Exercise input:
- Opening Delimiter -

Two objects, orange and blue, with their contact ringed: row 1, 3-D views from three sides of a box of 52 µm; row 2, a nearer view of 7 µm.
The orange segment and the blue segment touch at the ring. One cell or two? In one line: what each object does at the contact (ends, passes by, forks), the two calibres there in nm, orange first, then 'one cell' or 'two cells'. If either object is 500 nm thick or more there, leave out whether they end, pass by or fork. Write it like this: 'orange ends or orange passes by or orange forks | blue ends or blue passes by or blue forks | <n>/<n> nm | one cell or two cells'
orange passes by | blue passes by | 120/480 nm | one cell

- Closing Delimiter -
- Opening Delimiter -

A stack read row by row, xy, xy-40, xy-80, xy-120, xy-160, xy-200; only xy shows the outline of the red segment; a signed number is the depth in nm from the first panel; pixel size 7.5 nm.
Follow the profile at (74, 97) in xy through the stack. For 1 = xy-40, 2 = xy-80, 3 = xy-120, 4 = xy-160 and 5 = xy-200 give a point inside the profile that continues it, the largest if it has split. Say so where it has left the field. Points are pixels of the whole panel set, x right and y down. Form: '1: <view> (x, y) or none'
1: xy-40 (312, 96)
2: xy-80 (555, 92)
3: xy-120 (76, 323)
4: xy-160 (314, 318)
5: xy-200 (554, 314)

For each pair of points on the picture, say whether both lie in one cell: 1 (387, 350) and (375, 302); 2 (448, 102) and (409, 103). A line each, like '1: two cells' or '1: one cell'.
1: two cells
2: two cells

- Closing Delimiter -
- Opening Delimiter -

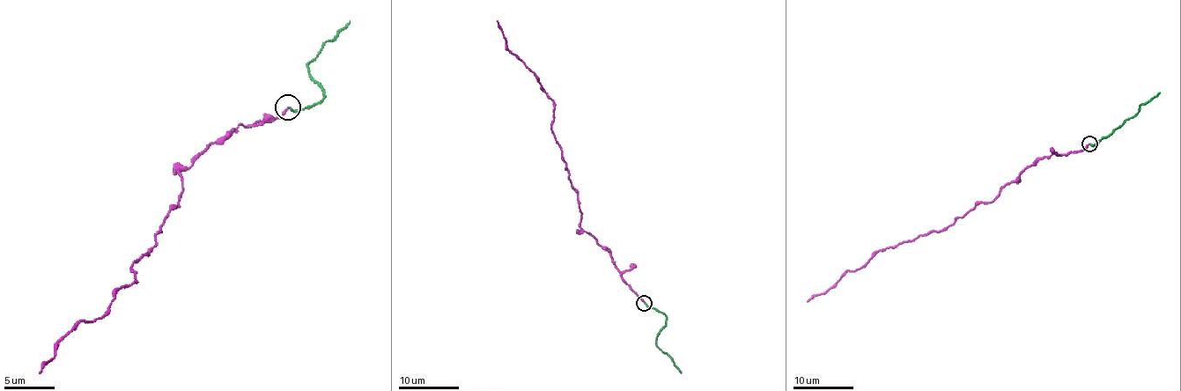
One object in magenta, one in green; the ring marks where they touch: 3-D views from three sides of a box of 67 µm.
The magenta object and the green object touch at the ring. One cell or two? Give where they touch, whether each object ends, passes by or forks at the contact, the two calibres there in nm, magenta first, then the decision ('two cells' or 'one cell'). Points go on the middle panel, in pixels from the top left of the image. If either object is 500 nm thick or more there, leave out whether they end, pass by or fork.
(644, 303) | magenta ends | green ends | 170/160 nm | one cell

- Closing Delimiter -

Reproduce every line of the material above that has the string "views".

Answer to this task:
Two objects, orange and blue, with their contact ringed: row 1, 3-D views from three sides of a box of 52 µm; row 2, a nearer view of 7 µm.
One object in magenta, one in green; the ring marks where they touch: 3-D views from three sides of a box of 67 µm.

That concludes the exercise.